Tucumán arde (translated Tucumán is Burning) was an exhibition held in Buenos Aires and Rosario Argentina that began in 1968 in protest of the terrible living and working conditions under military dictator Juan Carlos Onganía. Graciela Carnevale's involvement in the Tucumán Arde protests began as a result of her work with the Circlo de Arte Experimental exhibition in Rosario, Argentina.

===Later work===
Collective Creativity

In 2005, the exhibition "Collective Creativity" opened in Kassel, Germany. It presented the works of more than 40 international artist groups. This exhibition dealt with different forms of artistic creativity. These artists shared common programs, methodologies, and political standpoints. The exhibition focused on specific kinds of social tension and used collaborative creativity as a form of resisting the dominant art system and to critique social and political institutions.
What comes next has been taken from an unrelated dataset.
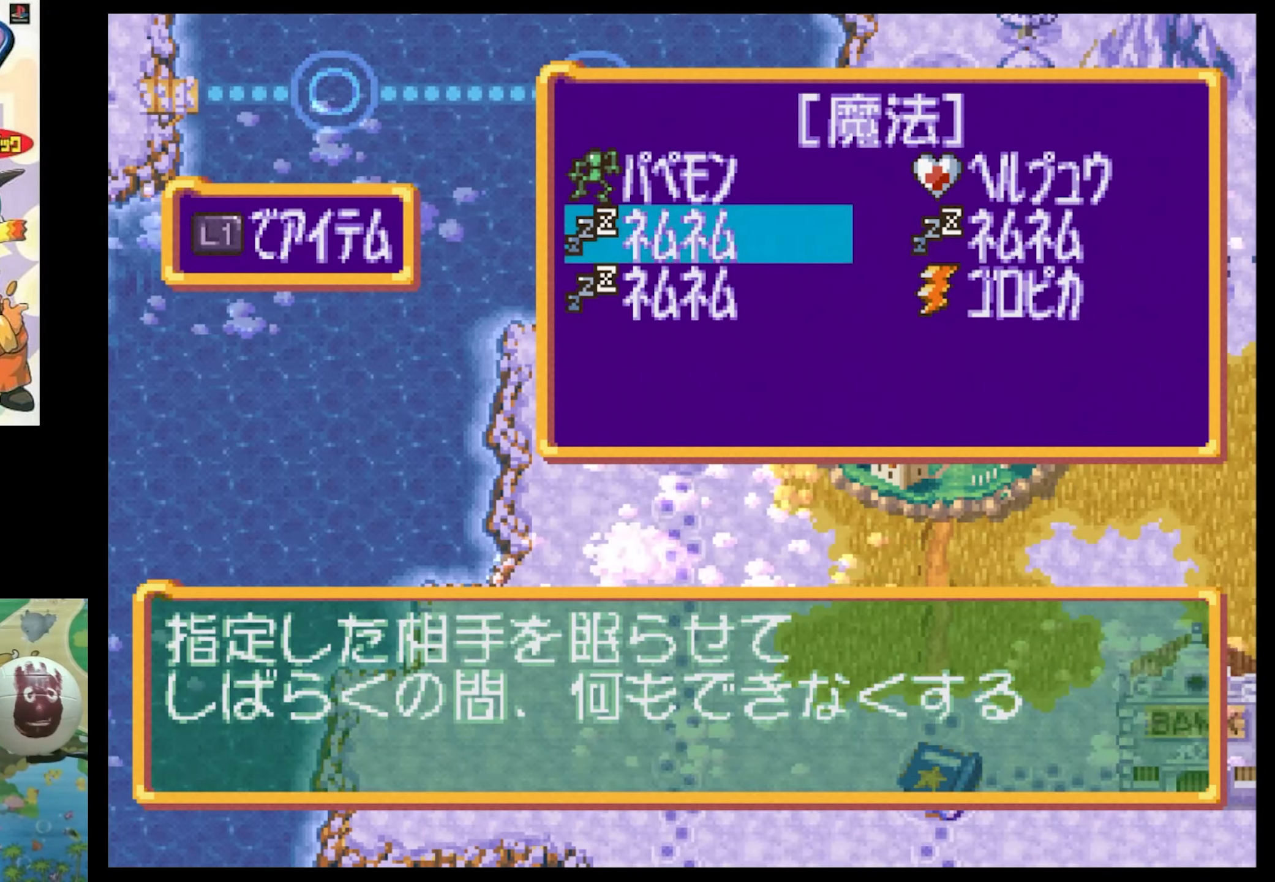
{"buttons": ["CROSS"], "events": [[433, "CROSS", "down"]]}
Be what you want but stay where you are

This exhibition was anything but aesthetic. It brought together a variety of artworks from different geopolitical areas that share a concern for politics and government. The exhibition, as a dynamic group portrait, helps the viewer contemplate forms of connectedness that usually cannot be perceived.

La Normalidad

The third instalment of "Ex-Argentina", organised in response to the country's 2001 financial crisis. The exhibition gathered protest ephemera, video documentaries, experimental installations, and public projects that examine the relationship between artistic collaboration and social resistance.

==Influence and Involvement==
===Grupo de Arte de Vanguardia de Rosario===
Carnevale was a member of the Grupo de Arte de Vanguardia de Rosario (1965–1969), a collective that aimed to create upheaval in the local Argentine art scene from 1965 until disbandment in 1969.

===Latin American conceptualism===
Now operating outside of the traditional institutions of high art, Carnevale has turned her work towards documenting and promoting counter-information about military dictatorship and their attack on human rights in Argentina.